Excerpt to read:
•••
# 10 months and counting



## KRinOnt (Oct 19, 2010)

It's now been 10 months since my wife moved out. I see her several times per week. We still get along. Not much has changed on her part. She still doesn't spend nearly enough time with our kids as far as I'm concerned. I recently told her that the kids will never have anything to do with the man she lives with. The kids are embarrassed that she's with him and it's not going to change. 
I finally sent her the letter I drafted many months ago detailing all I know about the slug's background. That was only Thursday and she had to leave town the next day so I haven't had any feedback. She doesn't want to be with me. I get it. I'm still deeply saddened by this, but there's not much I can do. I just want this creep out of her life. Why she chooses to be with someone no one likes or respects is beyond me. I will never understand unless there is mental illness or some kind of addiction ( substance or sex...who knows?). 
I'm alone. I don't honestly see myself being with anyone again. I go to therapy every week and will continue to do so, but I can't get over her. I still love her passionately in spite of everything. There's just no light at the end of this tunnel. I'm really getting sick of this life.


----------



## caughtdreaming (May 30, 2011)

Tell me about it. I am sorry you have to go through this too.
I can't get over my H either. I have dreams about him every night, wake up and reality hits me all over again. Living nightmare. 
No matter what I do, where I go, how many self help books I read- nothing ever changes. I'm still in love with him. He's in every thought. It's a battle and I lose everyday. I'm tired and don't know what else to do.


----------



## vivea (Jan 22, 2011)

Hugs friends ,why does love hurt so much ?! 
We will make it through all this ,you'll see...we have to make it...there is no other way.


----------



## marksaysay (Oct 15, 2010)
•••
(Recorded data)

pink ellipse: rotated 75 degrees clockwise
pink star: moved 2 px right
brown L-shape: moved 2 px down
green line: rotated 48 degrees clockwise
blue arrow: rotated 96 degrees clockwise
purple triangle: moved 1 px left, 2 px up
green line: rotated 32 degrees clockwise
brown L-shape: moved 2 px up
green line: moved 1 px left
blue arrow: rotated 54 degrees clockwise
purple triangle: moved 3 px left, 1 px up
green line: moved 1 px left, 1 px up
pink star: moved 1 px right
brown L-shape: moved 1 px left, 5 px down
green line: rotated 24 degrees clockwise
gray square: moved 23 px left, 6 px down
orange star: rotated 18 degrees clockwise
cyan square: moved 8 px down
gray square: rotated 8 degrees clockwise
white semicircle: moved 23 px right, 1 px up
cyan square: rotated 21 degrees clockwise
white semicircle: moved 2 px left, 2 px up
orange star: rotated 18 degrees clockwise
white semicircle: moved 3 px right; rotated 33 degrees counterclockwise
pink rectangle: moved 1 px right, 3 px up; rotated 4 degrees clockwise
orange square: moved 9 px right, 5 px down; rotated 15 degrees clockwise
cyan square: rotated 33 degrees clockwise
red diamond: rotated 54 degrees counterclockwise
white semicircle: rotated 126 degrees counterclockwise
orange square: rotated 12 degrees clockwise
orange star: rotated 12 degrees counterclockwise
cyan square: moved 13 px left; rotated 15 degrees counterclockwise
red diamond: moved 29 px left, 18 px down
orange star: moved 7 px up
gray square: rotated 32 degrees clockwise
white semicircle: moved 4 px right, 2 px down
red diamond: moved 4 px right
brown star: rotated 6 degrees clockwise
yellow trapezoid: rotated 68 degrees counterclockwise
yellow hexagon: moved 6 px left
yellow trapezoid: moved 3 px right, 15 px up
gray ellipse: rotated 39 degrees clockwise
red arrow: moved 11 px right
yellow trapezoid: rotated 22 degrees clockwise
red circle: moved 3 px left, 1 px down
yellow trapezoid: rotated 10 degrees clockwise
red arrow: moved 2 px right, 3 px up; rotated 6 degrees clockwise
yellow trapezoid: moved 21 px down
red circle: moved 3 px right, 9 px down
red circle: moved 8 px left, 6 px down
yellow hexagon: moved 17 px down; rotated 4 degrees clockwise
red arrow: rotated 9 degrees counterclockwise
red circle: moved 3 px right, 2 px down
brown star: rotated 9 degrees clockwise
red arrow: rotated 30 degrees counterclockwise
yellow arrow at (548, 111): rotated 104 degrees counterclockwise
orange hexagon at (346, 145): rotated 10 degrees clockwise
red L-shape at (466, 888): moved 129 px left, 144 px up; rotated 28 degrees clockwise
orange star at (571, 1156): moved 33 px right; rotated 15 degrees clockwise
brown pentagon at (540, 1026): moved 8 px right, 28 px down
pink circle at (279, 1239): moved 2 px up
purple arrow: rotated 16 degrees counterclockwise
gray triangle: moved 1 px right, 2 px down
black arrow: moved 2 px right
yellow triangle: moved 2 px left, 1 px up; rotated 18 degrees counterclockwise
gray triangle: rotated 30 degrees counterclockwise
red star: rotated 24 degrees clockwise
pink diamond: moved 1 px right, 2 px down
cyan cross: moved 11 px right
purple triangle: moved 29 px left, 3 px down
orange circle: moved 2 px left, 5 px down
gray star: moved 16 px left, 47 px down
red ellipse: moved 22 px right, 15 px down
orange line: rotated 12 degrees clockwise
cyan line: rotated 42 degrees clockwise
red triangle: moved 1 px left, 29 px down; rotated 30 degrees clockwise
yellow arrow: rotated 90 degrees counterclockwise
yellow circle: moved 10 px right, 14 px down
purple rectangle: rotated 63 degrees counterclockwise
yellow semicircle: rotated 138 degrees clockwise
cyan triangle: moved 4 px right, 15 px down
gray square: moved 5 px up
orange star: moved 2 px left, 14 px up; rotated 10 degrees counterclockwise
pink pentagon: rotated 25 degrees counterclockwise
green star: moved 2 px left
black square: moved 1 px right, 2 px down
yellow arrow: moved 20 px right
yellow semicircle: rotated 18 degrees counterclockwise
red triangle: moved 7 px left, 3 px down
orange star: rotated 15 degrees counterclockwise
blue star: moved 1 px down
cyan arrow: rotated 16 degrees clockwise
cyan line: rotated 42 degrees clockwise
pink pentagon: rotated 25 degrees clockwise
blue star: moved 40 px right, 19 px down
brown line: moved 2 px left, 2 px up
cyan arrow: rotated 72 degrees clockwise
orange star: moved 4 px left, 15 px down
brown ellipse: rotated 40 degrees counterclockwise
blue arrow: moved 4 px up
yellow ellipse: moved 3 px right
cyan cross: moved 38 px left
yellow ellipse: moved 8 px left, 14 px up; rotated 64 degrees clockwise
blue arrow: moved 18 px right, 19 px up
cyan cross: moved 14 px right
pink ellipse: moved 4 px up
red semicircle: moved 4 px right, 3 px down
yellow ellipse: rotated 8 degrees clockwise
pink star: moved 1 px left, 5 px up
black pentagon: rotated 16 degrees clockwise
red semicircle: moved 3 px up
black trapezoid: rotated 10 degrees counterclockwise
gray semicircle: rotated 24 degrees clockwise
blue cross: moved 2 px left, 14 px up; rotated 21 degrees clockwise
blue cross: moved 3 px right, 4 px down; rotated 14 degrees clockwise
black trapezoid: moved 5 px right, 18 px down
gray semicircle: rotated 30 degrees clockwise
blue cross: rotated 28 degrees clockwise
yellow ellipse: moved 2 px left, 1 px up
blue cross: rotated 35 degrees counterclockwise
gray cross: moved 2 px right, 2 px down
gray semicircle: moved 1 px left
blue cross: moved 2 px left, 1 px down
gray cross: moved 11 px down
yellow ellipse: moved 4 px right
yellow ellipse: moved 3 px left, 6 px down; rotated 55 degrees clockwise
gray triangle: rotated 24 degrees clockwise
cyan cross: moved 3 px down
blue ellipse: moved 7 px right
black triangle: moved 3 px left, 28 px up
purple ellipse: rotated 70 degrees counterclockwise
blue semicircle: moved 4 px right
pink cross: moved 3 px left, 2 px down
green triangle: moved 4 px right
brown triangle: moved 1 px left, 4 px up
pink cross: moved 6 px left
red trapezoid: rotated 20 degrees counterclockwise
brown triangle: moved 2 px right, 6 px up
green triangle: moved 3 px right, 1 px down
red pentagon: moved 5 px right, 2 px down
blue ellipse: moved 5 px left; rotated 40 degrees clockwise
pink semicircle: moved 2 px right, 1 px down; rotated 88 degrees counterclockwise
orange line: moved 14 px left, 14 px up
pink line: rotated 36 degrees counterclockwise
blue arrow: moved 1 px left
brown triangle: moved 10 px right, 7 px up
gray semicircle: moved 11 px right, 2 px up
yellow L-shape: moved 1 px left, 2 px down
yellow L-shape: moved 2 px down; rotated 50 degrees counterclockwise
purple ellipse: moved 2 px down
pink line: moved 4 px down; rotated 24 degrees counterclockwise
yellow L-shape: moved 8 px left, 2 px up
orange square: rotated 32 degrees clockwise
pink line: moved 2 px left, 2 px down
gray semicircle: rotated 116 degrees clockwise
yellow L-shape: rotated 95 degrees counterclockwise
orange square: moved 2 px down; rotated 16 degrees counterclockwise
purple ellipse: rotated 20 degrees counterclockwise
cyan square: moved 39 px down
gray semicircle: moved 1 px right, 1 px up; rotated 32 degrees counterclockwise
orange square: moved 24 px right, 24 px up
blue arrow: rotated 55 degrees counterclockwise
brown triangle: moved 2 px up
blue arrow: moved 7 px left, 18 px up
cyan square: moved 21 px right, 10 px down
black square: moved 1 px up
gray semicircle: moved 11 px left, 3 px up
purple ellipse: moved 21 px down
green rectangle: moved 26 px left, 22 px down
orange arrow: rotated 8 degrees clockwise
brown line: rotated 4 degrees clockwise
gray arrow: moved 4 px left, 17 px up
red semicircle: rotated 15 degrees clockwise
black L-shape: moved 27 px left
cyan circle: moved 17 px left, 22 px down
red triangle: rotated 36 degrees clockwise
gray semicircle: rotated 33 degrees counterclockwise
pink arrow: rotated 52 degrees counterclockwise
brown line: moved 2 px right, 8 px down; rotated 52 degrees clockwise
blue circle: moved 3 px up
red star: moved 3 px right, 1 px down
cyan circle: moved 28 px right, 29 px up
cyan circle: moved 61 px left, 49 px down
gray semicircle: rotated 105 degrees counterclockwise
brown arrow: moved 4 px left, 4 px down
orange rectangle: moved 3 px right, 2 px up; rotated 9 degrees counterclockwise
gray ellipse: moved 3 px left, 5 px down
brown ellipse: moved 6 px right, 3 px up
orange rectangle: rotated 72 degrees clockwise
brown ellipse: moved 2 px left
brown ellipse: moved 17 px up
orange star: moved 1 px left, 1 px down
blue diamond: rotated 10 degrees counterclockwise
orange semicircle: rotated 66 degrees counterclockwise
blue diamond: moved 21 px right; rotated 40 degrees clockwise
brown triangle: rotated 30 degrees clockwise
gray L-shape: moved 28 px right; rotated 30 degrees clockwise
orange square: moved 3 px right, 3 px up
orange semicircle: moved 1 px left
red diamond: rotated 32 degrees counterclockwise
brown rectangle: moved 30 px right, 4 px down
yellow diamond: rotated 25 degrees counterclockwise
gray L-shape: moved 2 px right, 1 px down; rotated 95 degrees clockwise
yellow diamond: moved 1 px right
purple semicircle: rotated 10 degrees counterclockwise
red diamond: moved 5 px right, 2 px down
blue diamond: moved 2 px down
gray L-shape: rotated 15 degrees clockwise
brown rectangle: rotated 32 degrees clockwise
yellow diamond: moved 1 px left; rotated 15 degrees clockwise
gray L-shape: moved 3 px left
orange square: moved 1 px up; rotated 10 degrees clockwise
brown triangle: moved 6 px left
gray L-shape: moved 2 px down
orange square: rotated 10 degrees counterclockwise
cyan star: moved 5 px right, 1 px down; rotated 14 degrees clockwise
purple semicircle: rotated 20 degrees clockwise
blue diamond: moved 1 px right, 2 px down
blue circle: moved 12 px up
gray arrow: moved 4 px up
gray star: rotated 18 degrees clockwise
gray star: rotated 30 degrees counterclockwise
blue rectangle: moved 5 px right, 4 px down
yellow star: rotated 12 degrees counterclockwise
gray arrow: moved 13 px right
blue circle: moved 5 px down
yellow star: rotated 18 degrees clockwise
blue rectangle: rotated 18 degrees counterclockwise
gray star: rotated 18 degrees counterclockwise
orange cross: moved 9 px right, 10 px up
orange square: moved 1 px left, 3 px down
•••
Problems and tasks:
- A) In the forum thread, how often does KRinOnt go to therapy?
- B) Repeat everything in the forum thread from "## vivea (Jan" down to "(Oct 15, 2010)", word for word.
Rely on the forum thread alone.

Response list:
- A) Every week.

- B)
## vivea (Jan 22, 2011)

Hugs friends ,why does love hurt so much ?! 
We will make it through all this ,you'll see...we have to make it...there is no other way.


----------



## marksaysay (Oct 15, 2010)